Она показывает также, насколько использование заключенных ранее соглашений перестало быть двусторонним. Закрытие границ лишило советских граждан возможности использовать трансграничные виды деятельности, предусмотренные этими конвенциями, тогда как жители соседних государств продолжали заниматься ею в полной мере. В июле 1938 года в постановлении о запретной зоне уточнялось, что советские суда имеют право выходить за пределы 12-мильной советской зоны в заливе и в северной части Ладожского озера только при наличии специального разрешения, оформленного штабом пограничной службы при условии обоснования мотивов выхода заинтересованными организациями и предоставления отчета портовой инспекции о состоянии судна. Однако, несмотря на введение запретной зоны в 1939 году, советские рыбаки из Вайда-Губы, по всей видимости, сохранили доступ к рейду, оставшемуся с финской стороны, так как это был единственный удобный для ловли рыбы выход в Баренцево море
[731].
Подобная асимметрия подпитывала широко развивавшийся в тот момент патриотический протекционистский дискурс, который представлял иностранцев в роли расхитителей национальных ресурсов.

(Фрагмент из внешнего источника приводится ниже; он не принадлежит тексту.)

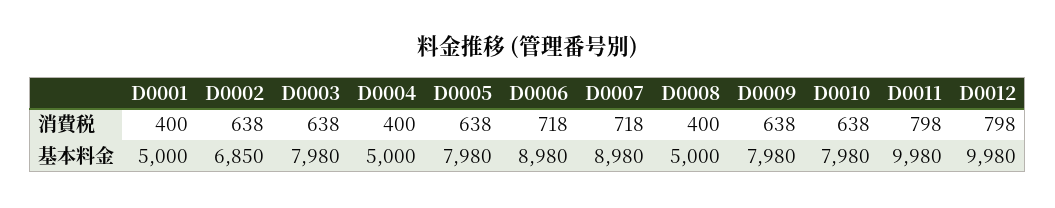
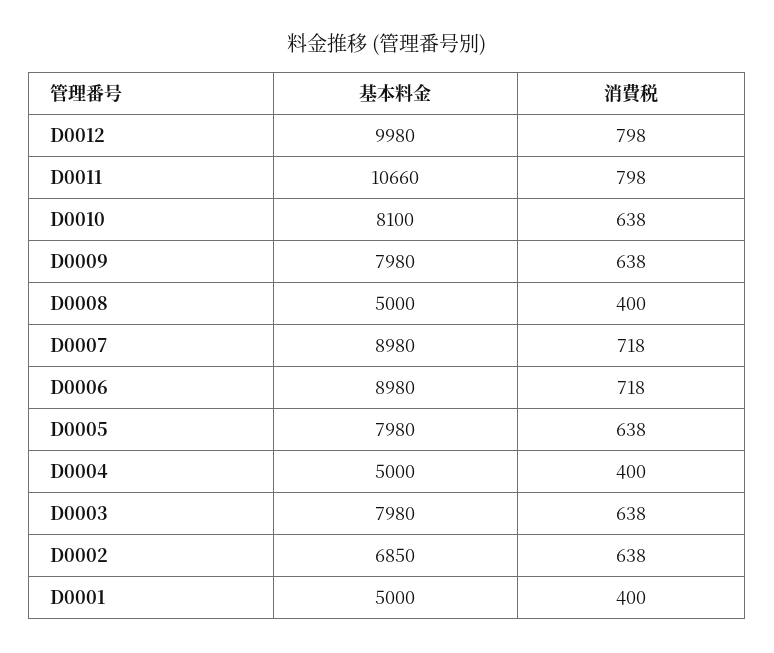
  {
    "D0001": {
      "消費税": 400,
      "基本料金": 5000
    },
    "D0002": {
      "消費税": 638,
      "基本料金": 6850
    },
    "D0003": {
      "消費税": 638,
      "基本料金": 7980
    },
    "D0004": {
      "消費税": 400,
      "基本料金": 5000
    },
    "D0005": {
      "消費税": 638,
      "基本料金": 7980
    },
    "D0006": {
      "消費税": 718,
      "基本料金": 8980
    },
    "D0007": {
      "消費税": 718,
      "基本料金": 8980
    },
    "D0008": {
      "消費税": 400,
      "基本料金": 5000
    },
    "D0009": {
      "消費税": 638,
      "基本料金": 7980
    },
    "D0010": {
      "消費税": 638,
-     "基本料金": 7980
+     "基本料金": 8100
    },
    "D0011": {
      "消費税": 798,
-     "基本料金": 9980
+     "基本料金": 10660
    },
    "D0012": {
      "消費税": 798,
      "基本料金": 9980
    }
  }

Она порождала также едкую критику мирных договоров начала 1920-х годов, при подготовке которых советские дипломаты якобы часто оказывались одураченными. Это ясно следует из ответа Литвинова, защищавшего действия дипломатов:
Три из перечисленных в записке конвенций упираются в мирный договор с Финляндией. Не подлежит сомнению, что заключенные нами во время и непосредственно по завершении гражданской войны мирные договора с нашими соседями содержат в себе немало невыгодных для нас условий. Я лично не участвовал в переговорах и не берусь сказать, можно ли было в то время выторговать лучшие условия. Во всяком случае, инстанции, дававшие руководящие указания и полномочия, исходили из того факта, что заключение мира с нашими соседями в то время представляло для нас такую выгоду, которая перевешивала отдельные невыгодные статьи, на которых настаивали соседи. Я не думаю, чтобы в настоящий момент мы могли бы добиться от соседей, а тем более от Финляндии, согласия на пересмотр мирных договоров. Аннулирование же этих договоров или одностороннее нарушение их в пунктах, имеющих крупное значение для наших контр-агентов, создали бы для нас такое положение, в серьезности которого т. Литвин вряд ли отдает себе отчет
[732].
Подчеркнув, что соглашения, проистекающие из статьи 17 мирного договора, высечены на камне, нарком иностранных дел напомнил также, до какой степени сама советская сторона свела к минимуму возможности навигации по Неве. Уровень транзитных сборов, установленных таможней, подтолкнул финнов к поиску альтернативных маршрутов
[733]. Литвинов также ставил под сомнение упомянутые Литвиным нарушения, о которых НКИД не информировался и которые носили очевидно технический и малозначительный характер. Он высмеивал ничем не подкрепленный страх перед диверсиями и напоминал, что еще 23 февраля обратился к начальнику ГУПВО НКВД Ковалеву с просьбой сообщить точные данные о нарушениях, допущенных финнами, но не получил от того ответа.